Избушка Софи скрылась за головой жующего солдата. Они добрались до околицы деревни, здесь собаки были уже не такими дерзкими, как у себя дома, и не осмеливались гавкать на проходящих. Вот и последние жалкие покосившиеся хибарки, цепляющиеся изо всех сил, чтобы не соскользнуть по пологому песчаному откосу. Внизу сверкают на солнце веселые воды реки, чуть дальше тусклая подернутая ряской и совершенно неподвижная поверхность пруда. И потом уже луга – сочная зелень травы, редкие стайки кустарников и деревца со стволами, подножием увязшими в грязи… На горизонте полукругом синие зубчатые горы.
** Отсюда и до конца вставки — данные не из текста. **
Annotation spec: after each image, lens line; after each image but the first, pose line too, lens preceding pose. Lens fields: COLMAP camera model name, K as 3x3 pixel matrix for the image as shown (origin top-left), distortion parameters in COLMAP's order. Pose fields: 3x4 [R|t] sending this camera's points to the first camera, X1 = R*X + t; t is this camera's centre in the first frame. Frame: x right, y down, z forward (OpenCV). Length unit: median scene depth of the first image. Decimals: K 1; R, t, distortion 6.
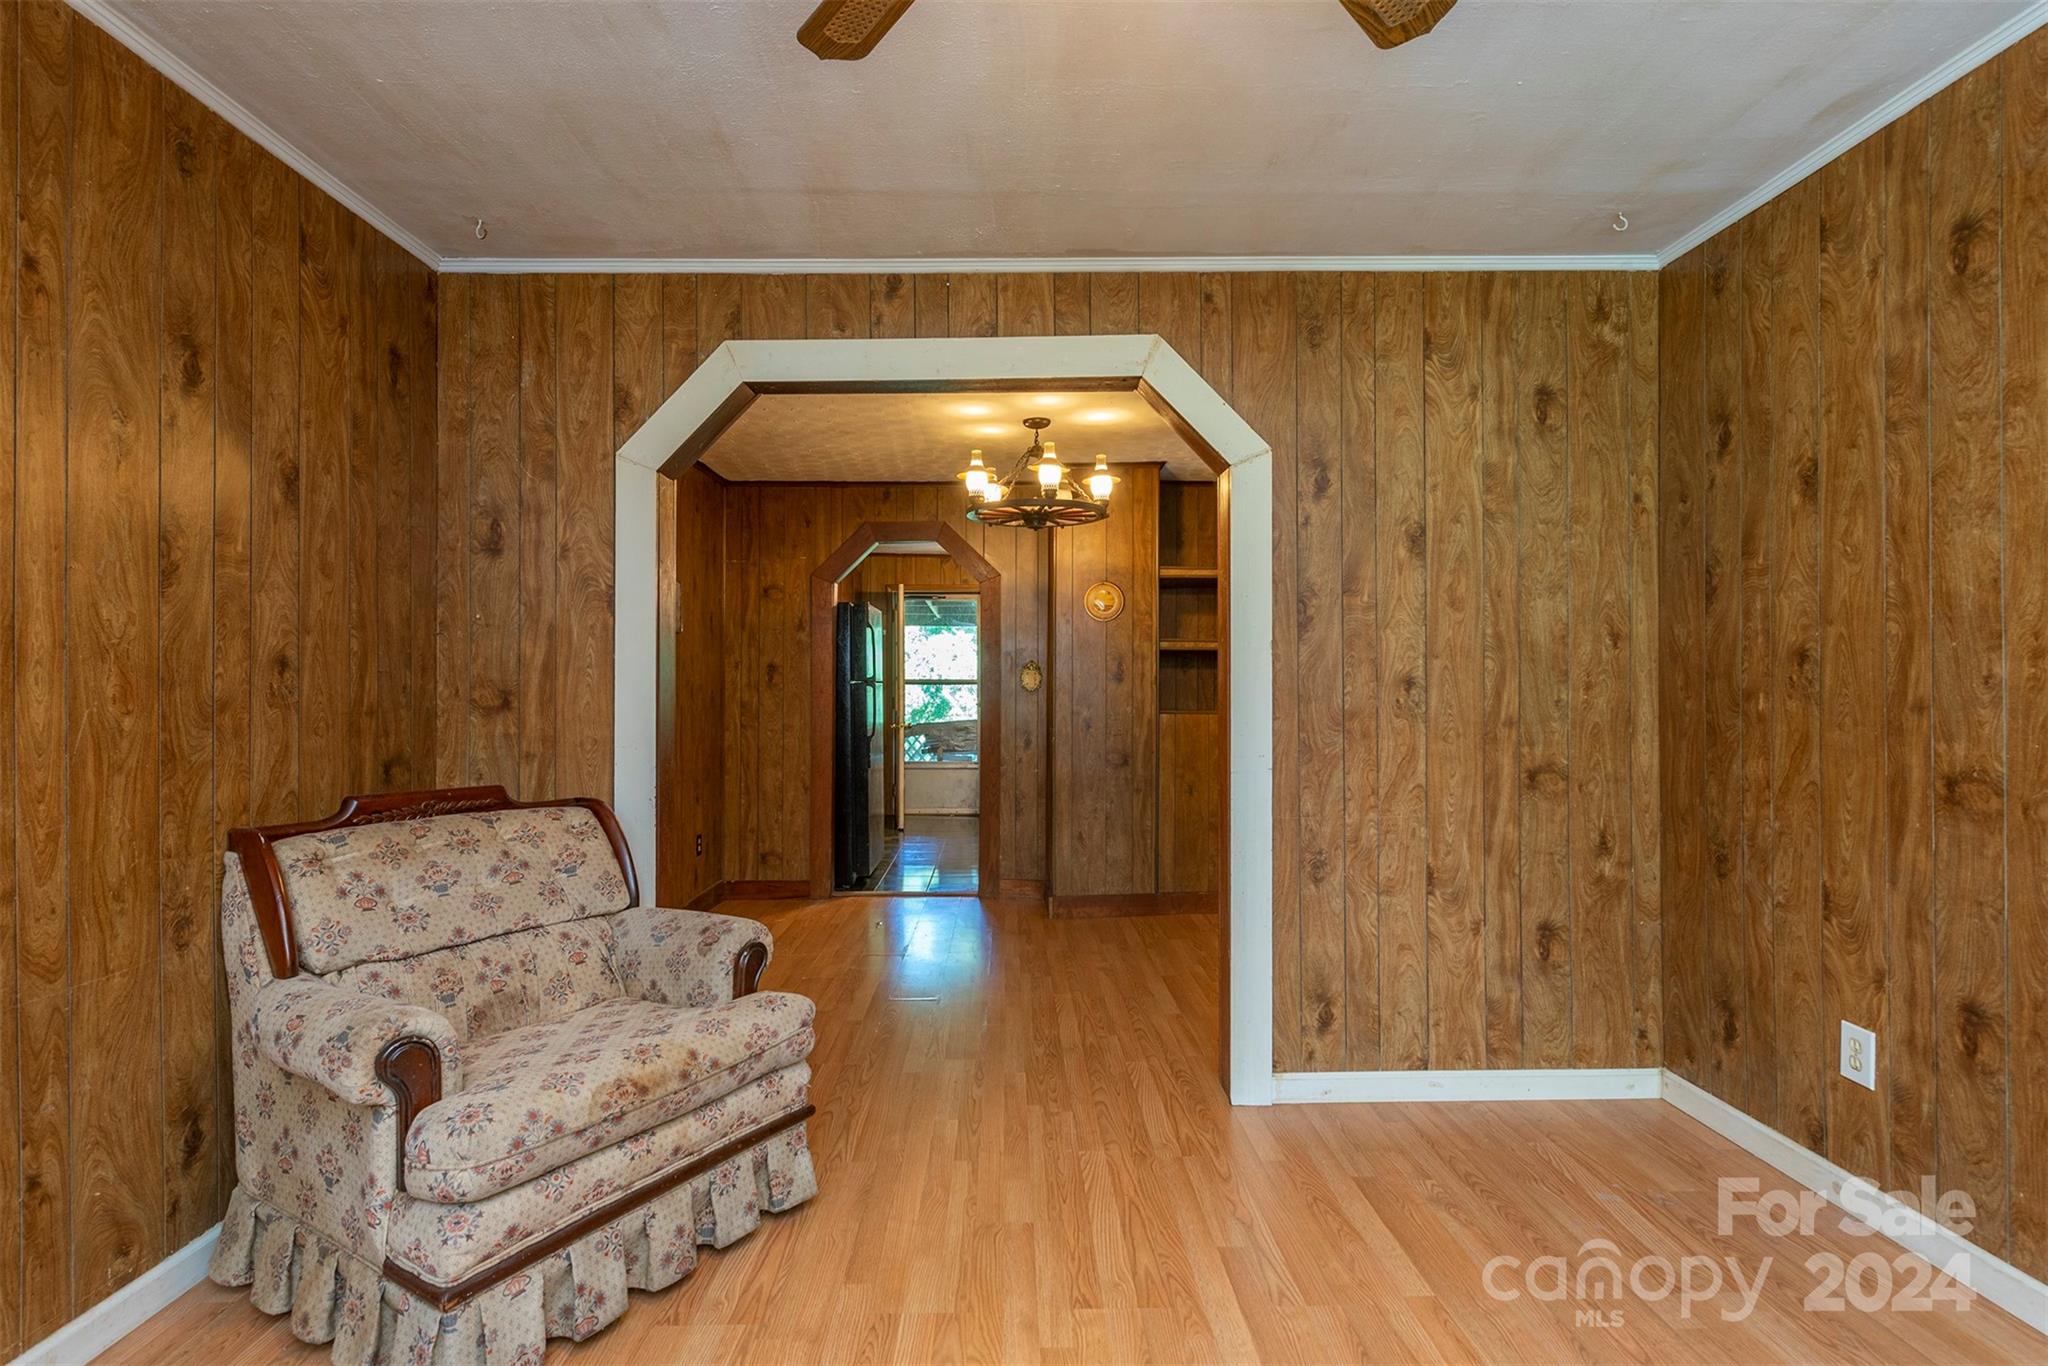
lens RADIAL K [[998.5, 0, 1155.8], [0, 998.5, 684.4], [0, 0, 1]] dist [0.024808, -0.008896]
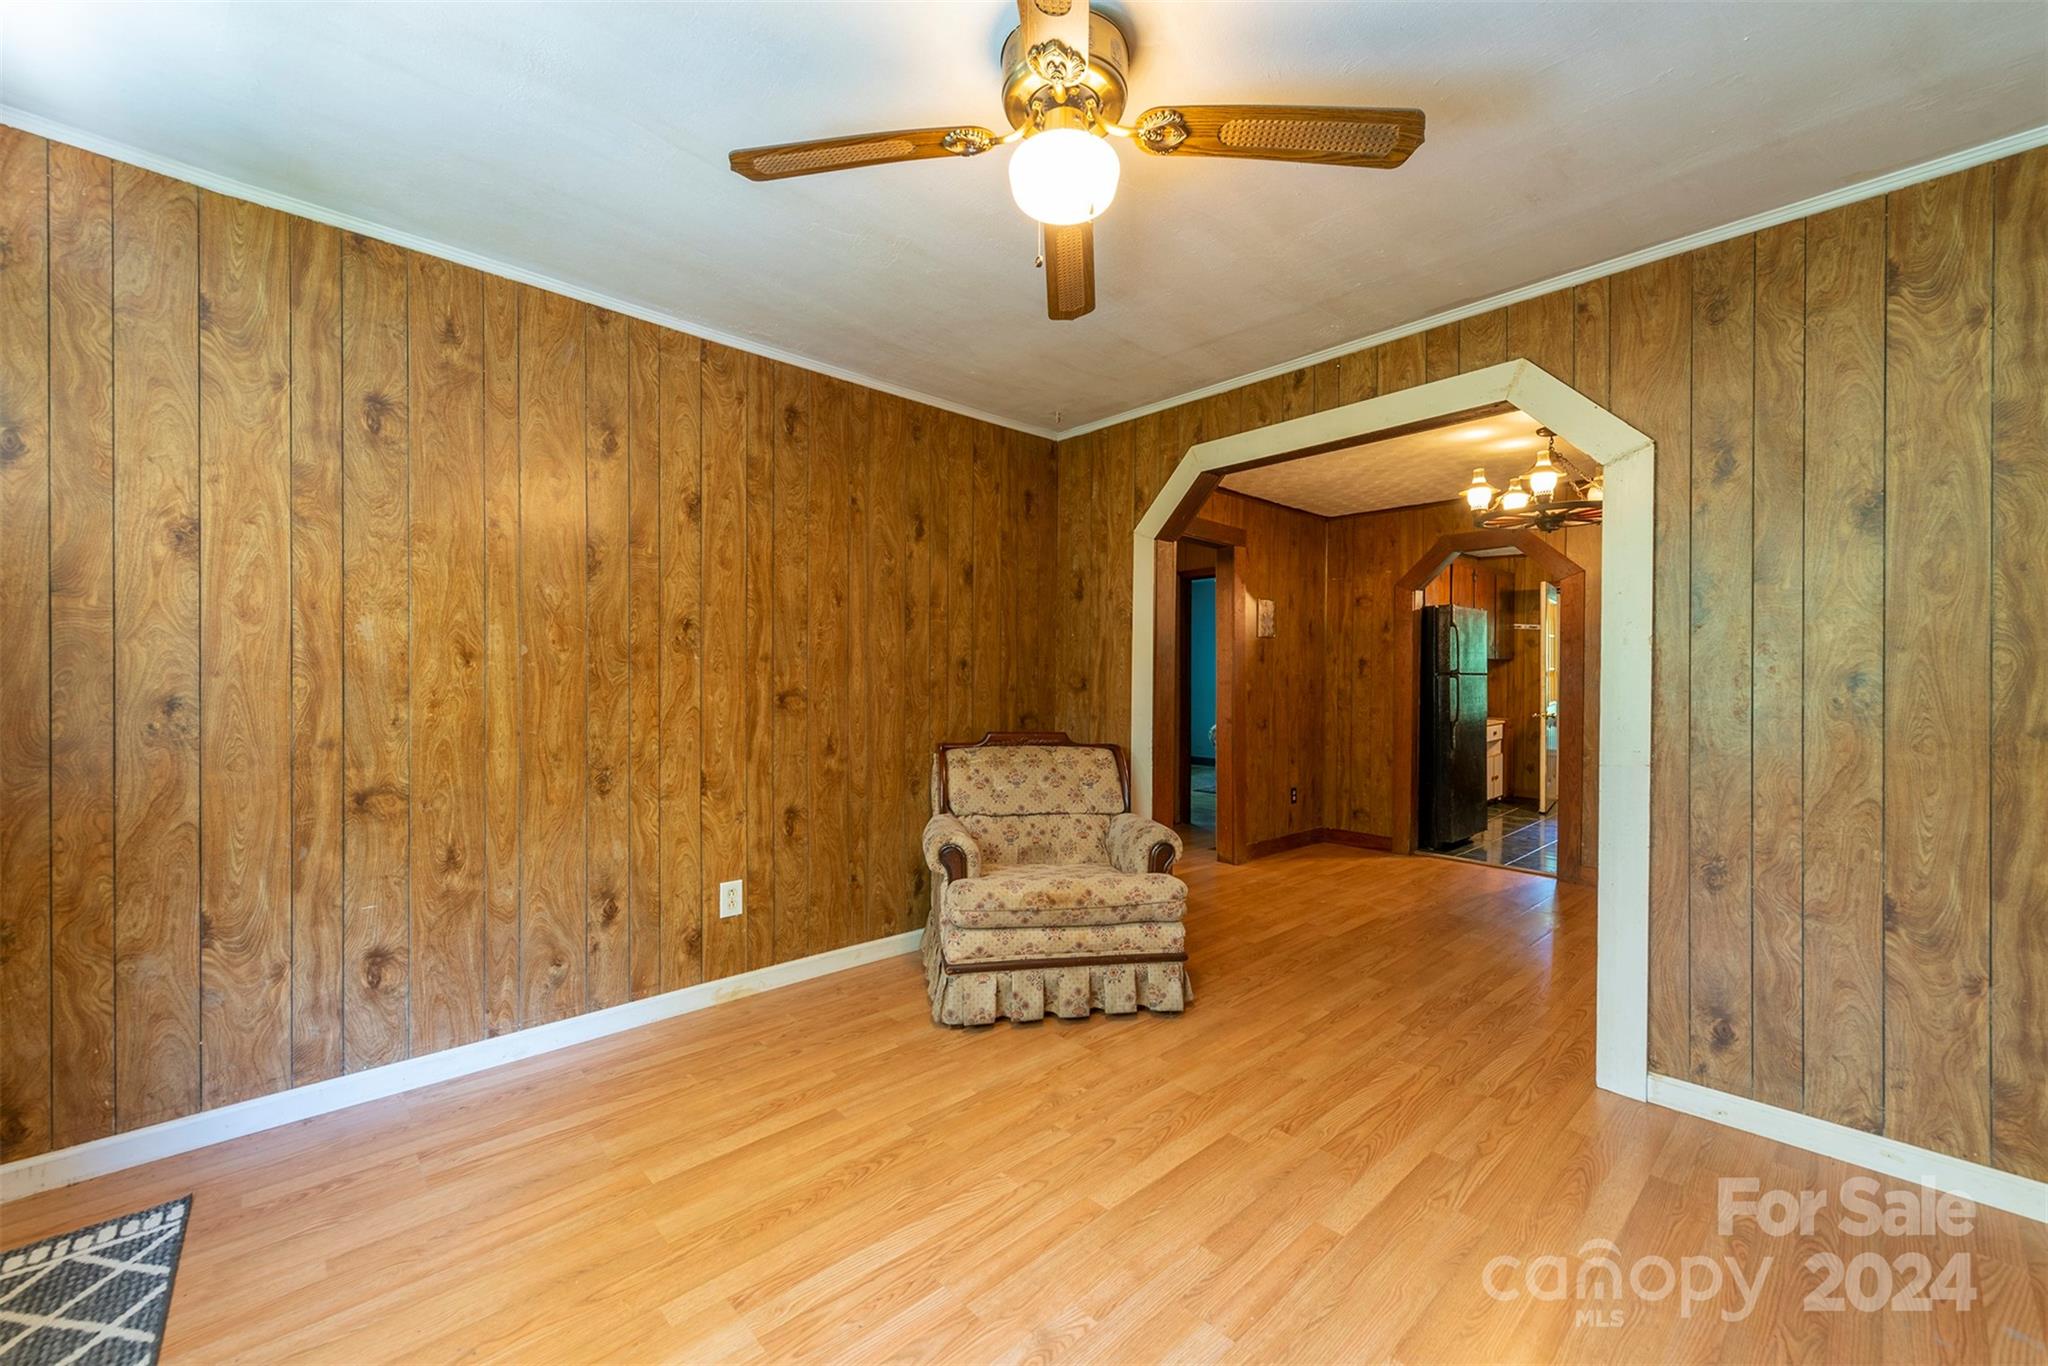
lens RADIAL K [[791.6, 0, 997.0], [0, 791.6, 681.4], [0, 0, 1]] dist [0.024001, -0.006055]
pose [[0.672955, 0.012687, -0.739574, 0.273294], [-0.006923, 0.999917, 0.010854, -0.002708], [0.739651, -0.002185, 0.672988, -0.013517]]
Поскольку требовалось придумать для каторжников какую-то работу, генерал Лепарский, комендант Читинской каторжной тюрьмы, отправлял их каждый день на окраину городка, чтобы засыпали землей глубокий овраг. Однако первым же порывом ветра, первой же грозой сметалось и смывалось все, что они так терпеливо натаскали до сих пор, и назавтра все приходилось начинать сначала. Бессмысленность этого поистине сизифова труда освобождала тюремную администрацию от поисков другой работы и отнимала у каторжников всякое желание вкладывать душу в свое дело. Они прозвали рабочую площадку Чертовой могилой, тем самым вроде бы признав тот факт, что черт от природы упрям и неуступчив, потому его и дохлого не захоронить.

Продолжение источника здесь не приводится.